To receive Look Left in your inbox before it appears on the website, sign up to the Left Foot Forward email service
• Lord Justice Leveson delivered his report into the press today – proposing a watchdog underpinned by statute, with real power.
Nick Clegg and Ed Miliband back the proposals – but David Cameron does not, leading to the unprecedented spectacle of the deputy prime minister contradicting the prime minister in the Commons. The Hacked Off campaign also side with the report’s findings, and have expressed their disappointment with the prime minister’s stance, calling on him to stand up to media barons and special interests. Victims say they feel “let down” and that Cameron has “ripped the heart out of the Leveson Report” by appearing to “back the status quo” of self regulation.
There was some relief for Cameron, however, with the report largely clearing him and Jeremy Hunt over the propriety of their links with News International and Rupert Murdoch. It also cleared the police of major wrongdoing. Alex Salmond, though, was accused of a “striking” readiness to assist News Corp, and of being prepared to interfere in the BSkyB bid.

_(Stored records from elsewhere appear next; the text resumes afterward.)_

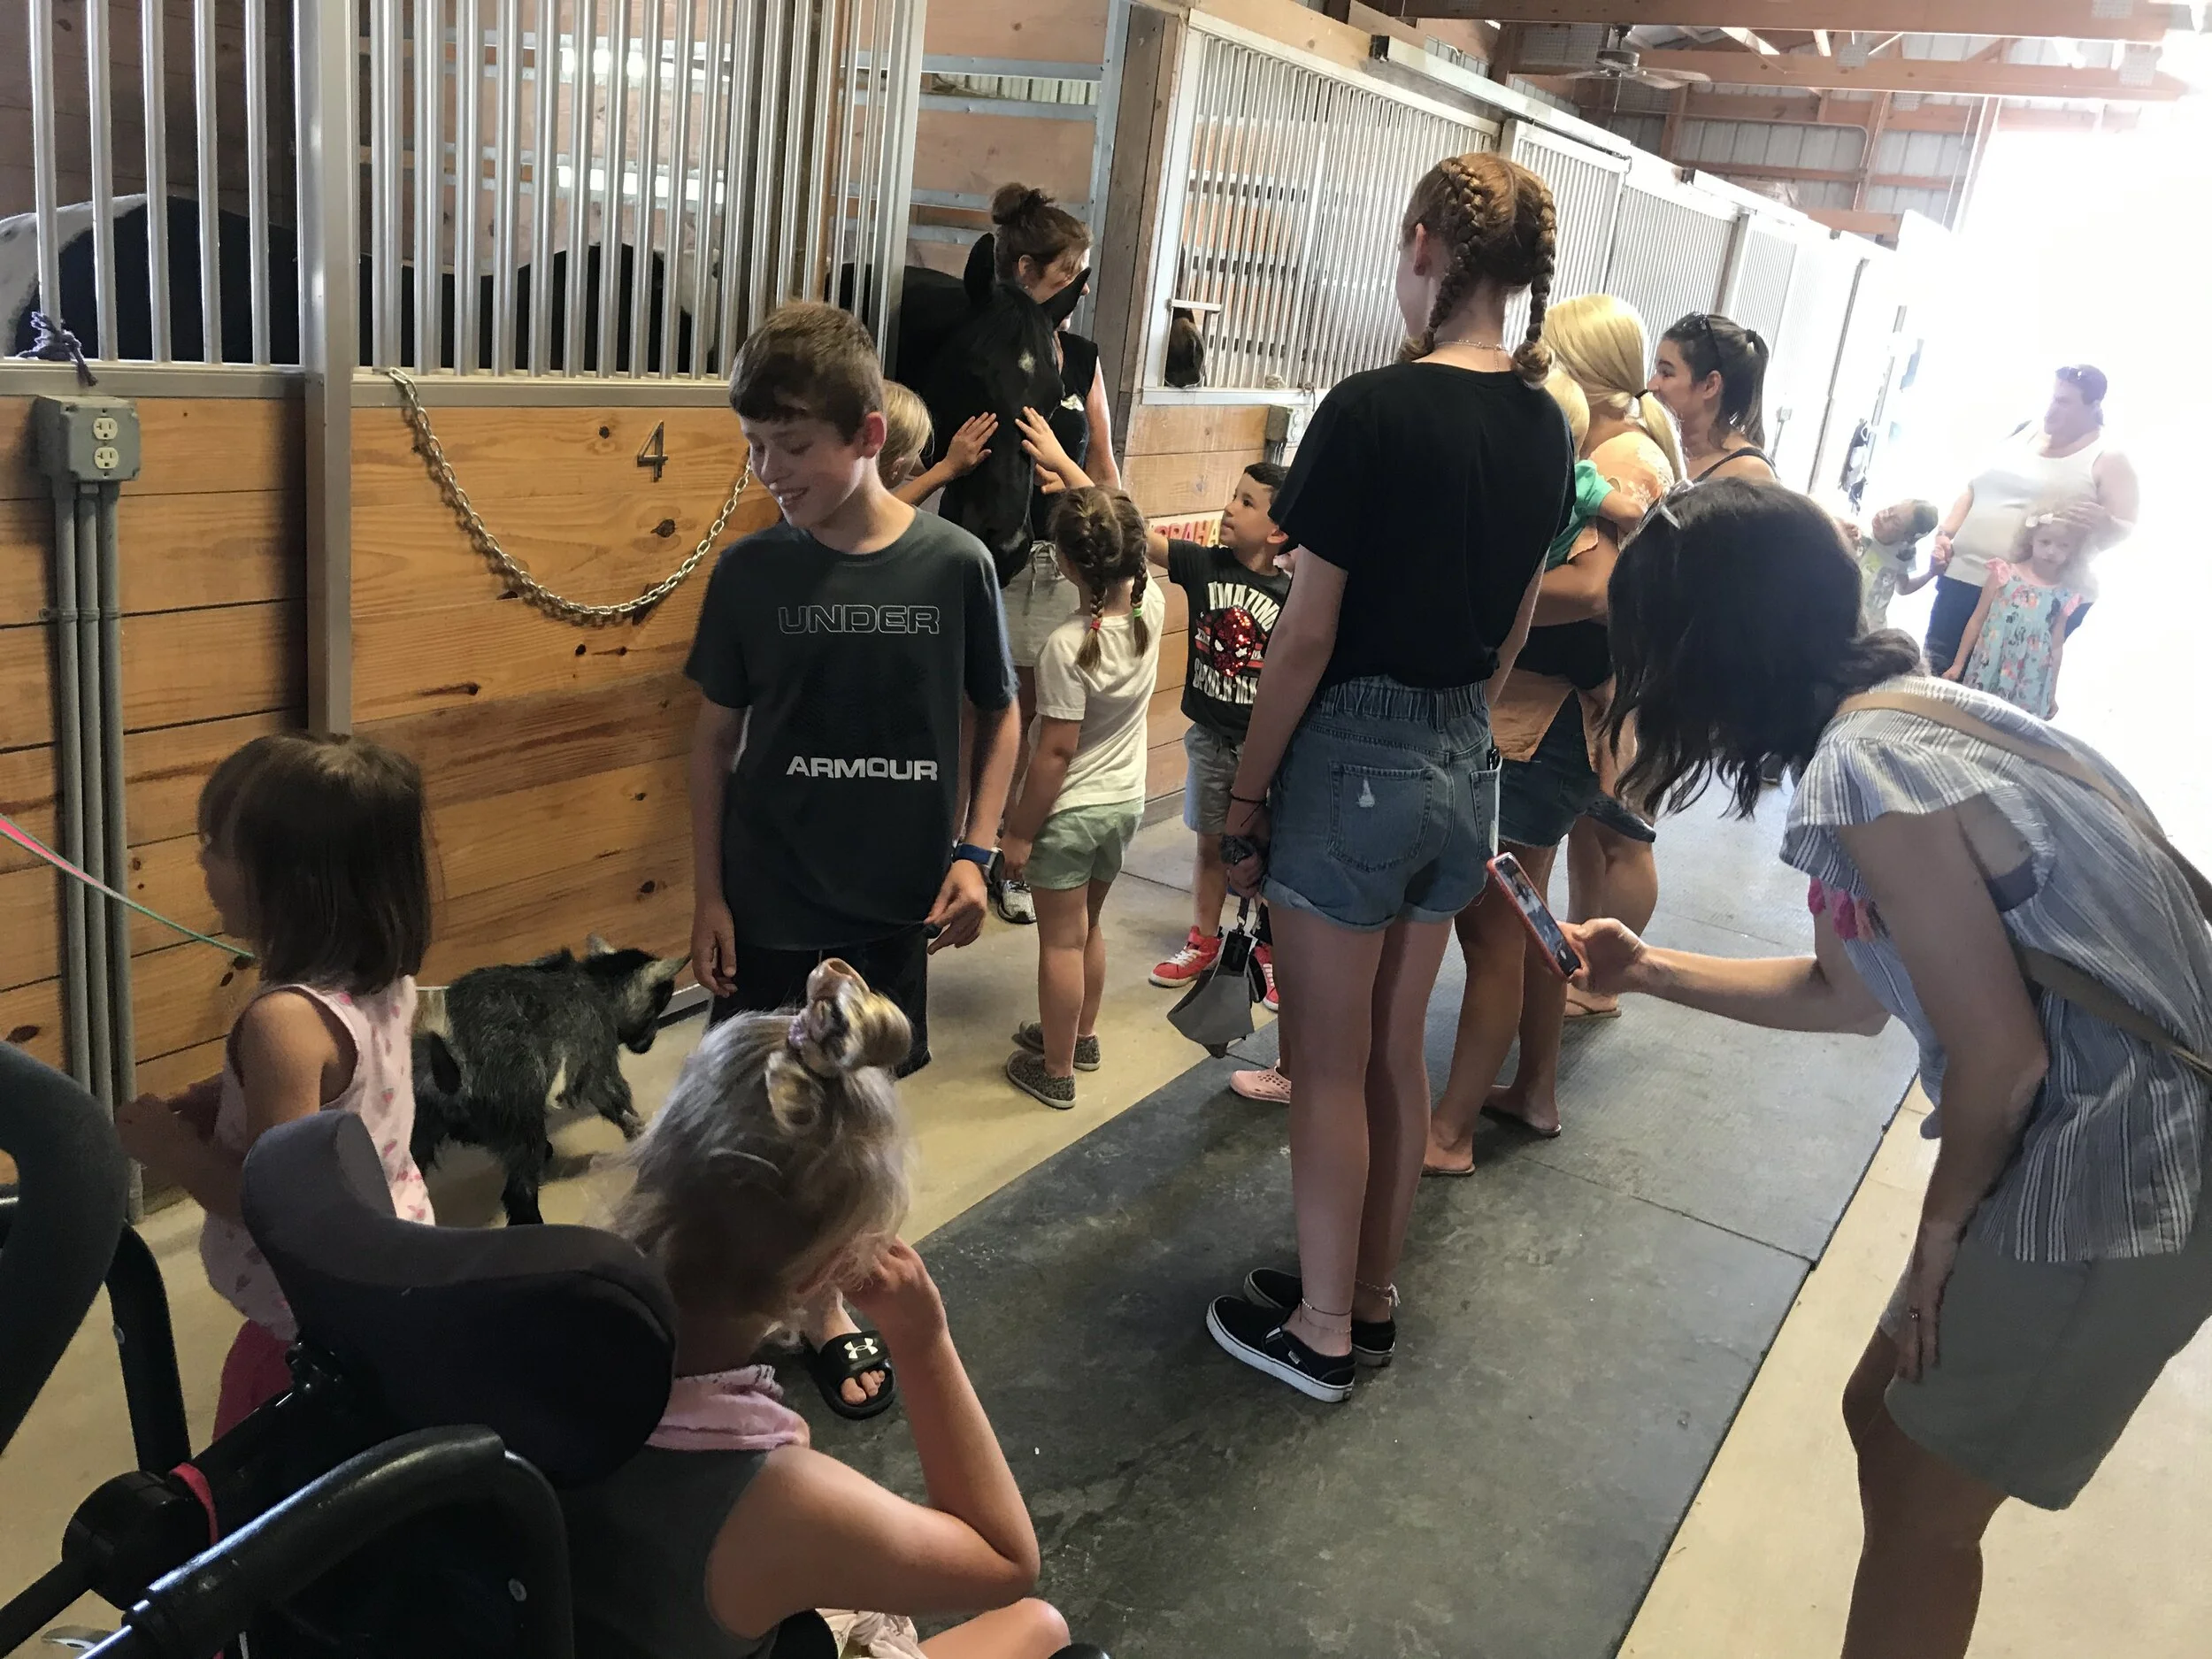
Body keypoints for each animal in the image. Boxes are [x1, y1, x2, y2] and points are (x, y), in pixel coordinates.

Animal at [411, 936, 688, 1225]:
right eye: (658, 1008)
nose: (649, 1043)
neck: (596, 980)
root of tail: (451, 1059)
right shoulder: (597, 1063)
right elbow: (617, 1102)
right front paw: (639, 1132)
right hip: (525, 1123)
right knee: (519, 1192)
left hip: (420, 1134)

See our reports here and here for more.
• The failure of the Work Programme was laid bare this week.
Its success rate is only 3.5% – less than the 5.5% target set by the government – and below even the ‘deadweight’ figure of people who would got into work without any help. David Cameron and Ed Miliband clashed on the Work Programme at PMQs yesterday, Miliband saying Cameron “got rid of a Labour programme that was working and replaced it with a Tory one that is” – a claim dismissed by an angry Cameron but one backed up by the facts.
• Sixty five years to the day since the UN voted to partition Palestine, the General Assembly will vote tonight on whether to grant Palestine non-member status.

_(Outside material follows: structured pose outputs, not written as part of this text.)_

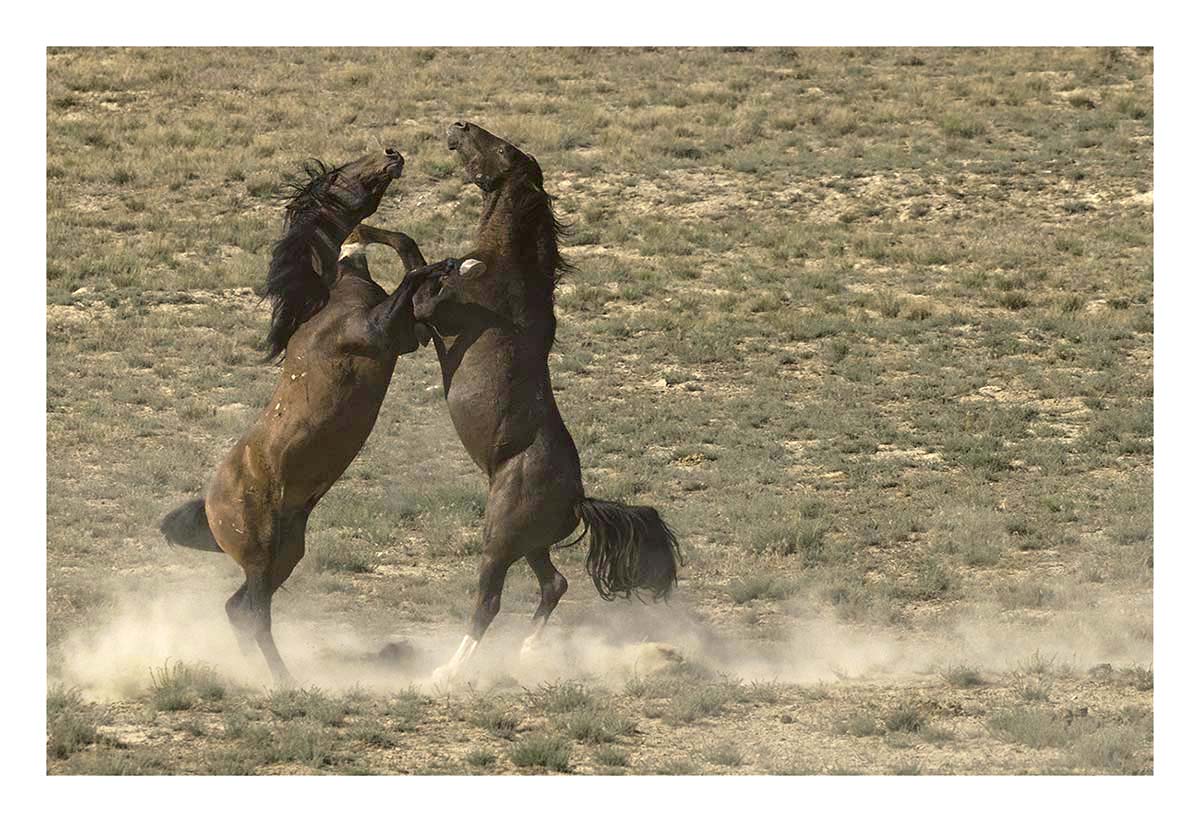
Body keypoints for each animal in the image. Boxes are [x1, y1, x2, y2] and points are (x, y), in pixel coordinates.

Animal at [159, 148, 473, 685]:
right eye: (341, 172)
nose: (392, 154)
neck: (332, 300)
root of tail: (211, 503)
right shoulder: (385, 333)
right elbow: (412, 273)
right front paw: (449, 262)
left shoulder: (404, 335)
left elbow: (406, 249)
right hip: (262, 554)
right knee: (254, 614)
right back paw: (283, 680)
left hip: (286, 552)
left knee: (237, 608)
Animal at [412, 122, 681, 685]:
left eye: (502, 148)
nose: (459, 127)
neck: (506, 265)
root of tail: (577, 498)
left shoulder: (436, 315)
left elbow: (417, 268)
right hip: (529, 543)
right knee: (554, 584)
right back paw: (528, 649)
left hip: (498, 540)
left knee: (489, 603)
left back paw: (448, 671)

On Left Foot Forward today, Seph Brown of the Council for the Advancement of Arab-British Understanding outlined the five main reasons why the UK should back the bid: two states for two peoples; negotiations that work; non-violence; our message to the region; and everybody wants it. Foreign secretary William Hague has said the UK will support the vote if Palestinian leaders agree to re-enter peace talks with Israel and refrain from applying to the International Criminal Court or International Court of Justice. The European Council of Foreign Relations has also made the case for Europeans to vote Yes to Palestinian statehood at the UN – consistency; state-building; values; and interests.

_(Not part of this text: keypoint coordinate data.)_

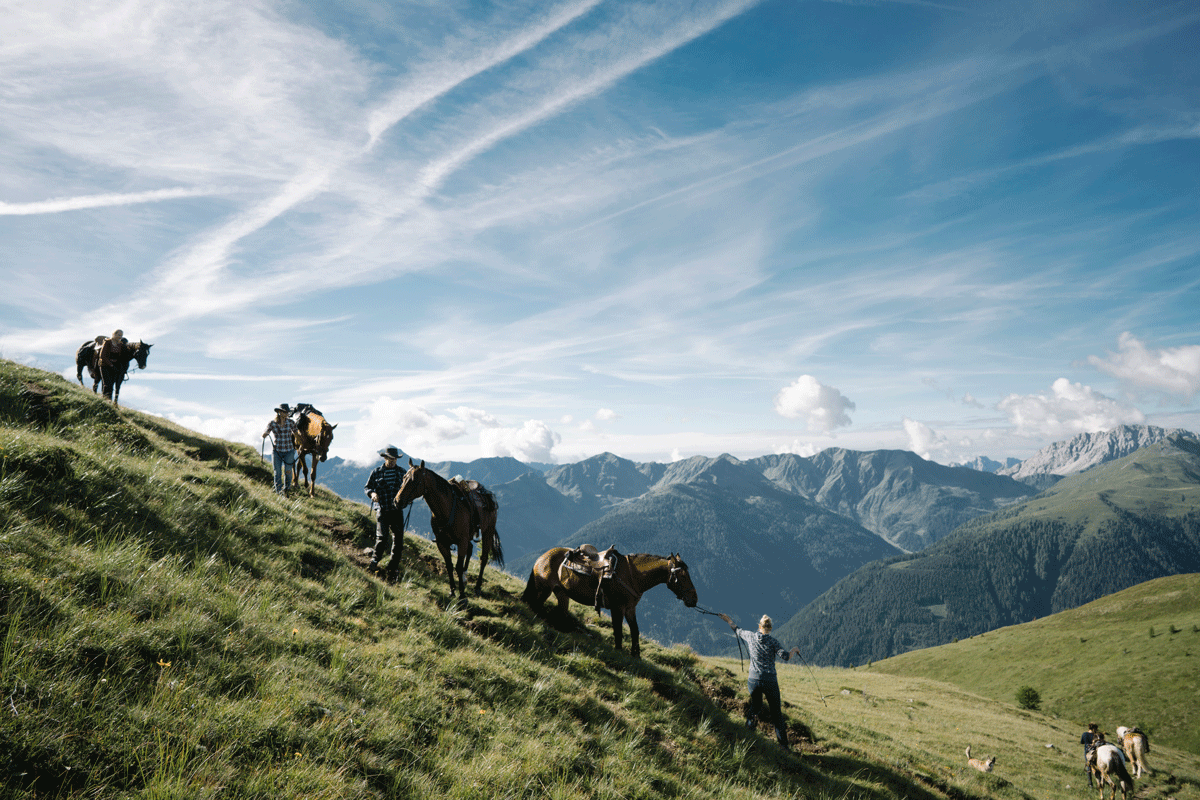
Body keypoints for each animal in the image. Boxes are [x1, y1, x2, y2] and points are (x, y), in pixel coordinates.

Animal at [393, 459, 504, 597]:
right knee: (470, 549)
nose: (397, 501)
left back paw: (477, 587)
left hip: (488, 532)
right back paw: (465, 579)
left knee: (483, 559)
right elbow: (449, 565)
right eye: (403, 477)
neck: (447, 509)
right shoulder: (442, 543)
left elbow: (458, 566)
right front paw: (452, 591)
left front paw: (462, 595)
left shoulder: (461, 542)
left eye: (415, 480)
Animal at [522, 547, 698, 659]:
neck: (632, 576)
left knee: (559, 613)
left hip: (561, 594)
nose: (694, 599)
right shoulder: (617, 608)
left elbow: (635, 631)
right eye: (683, 576)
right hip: (543, 589)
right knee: (535, 605)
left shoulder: (630, 609)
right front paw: (619, 651)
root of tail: (543, 557)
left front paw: (636, 654)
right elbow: (618, 630)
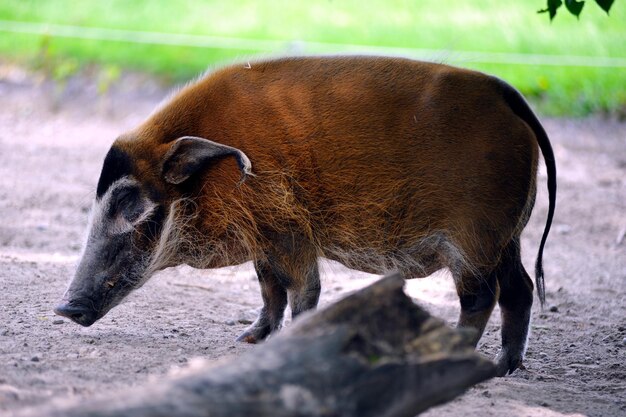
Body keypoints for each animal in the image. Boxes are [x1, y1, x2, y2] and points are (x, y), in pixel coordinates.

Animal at [54, 56, 556, 376]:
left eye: (129, 204)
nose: (62, 308)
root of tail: (508, 95)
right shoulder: (262, 240)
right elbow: (269, 290)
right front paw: (248, 340)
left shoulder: (288, 231)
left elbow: (302, 290)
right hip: (506, 237)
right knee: (520, 288)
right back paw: (505, 367)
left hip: (473, 239)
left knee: (481, 296)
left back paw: (459, 358)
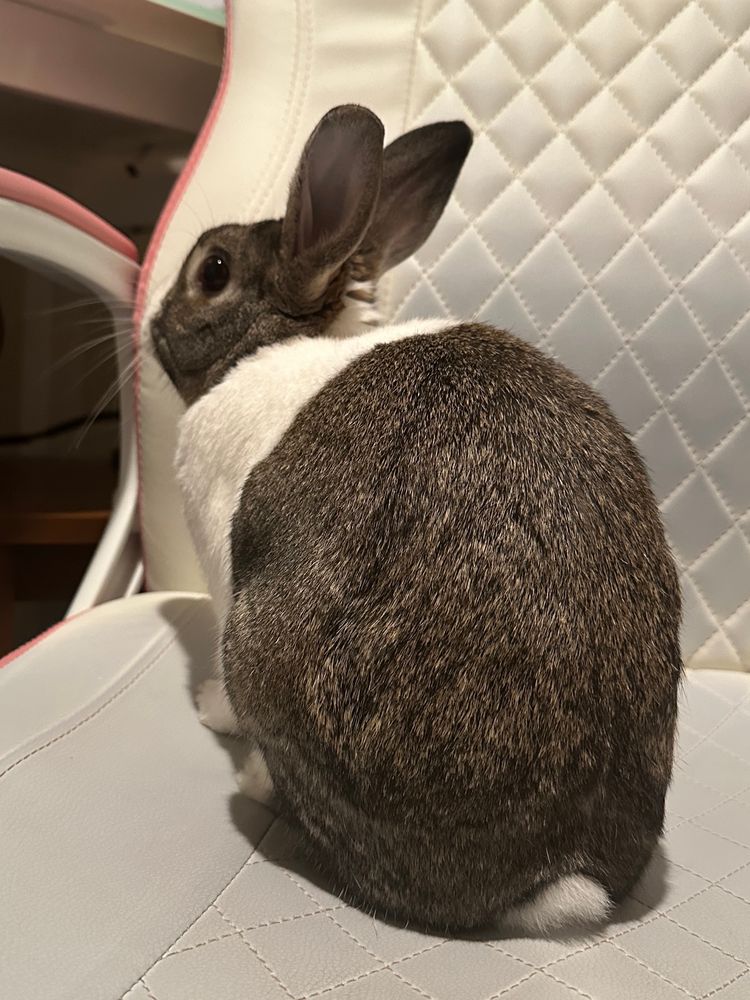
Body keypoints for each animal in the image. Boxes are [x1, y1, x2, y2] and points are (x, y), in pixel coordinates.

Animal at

We will have more on the UN vote tomorrow on Left Foot Forward.
Progressives of the Week
The Save Lewisham Hospital campaign, which has long made the case for and this week once more marched and rallied to save the local hospital. Read our reports on the campaign from Jos Bell here and here – outlining the idiocy of the decision to close the hospital, the life-threatening risks it poses and what you can do to help.
Regressive of the Week:
Consulting Association chief executive Ian Kerr, who ran the trade union blacklist, and was this week called before Parliament’s Scottish affairs committee. Steve Acheson, one of those affected, was prevented from working in construction because of Kerr’s blacklist, told Left Foot Forward he had “ruined my life”, adding: “The guilty should be brought to justice.” Read John Millington’s report on Kerr’s appearance here.
Evidence of the Week:
DECC’s lastest Energy Trends report, released today, which again highlighted – amidst all the debate over wind farms and the publication of the coalition’s long-awaited Energy Bill – how reliant the UK is on coal, petroleum and natural gas. See our report and graph here.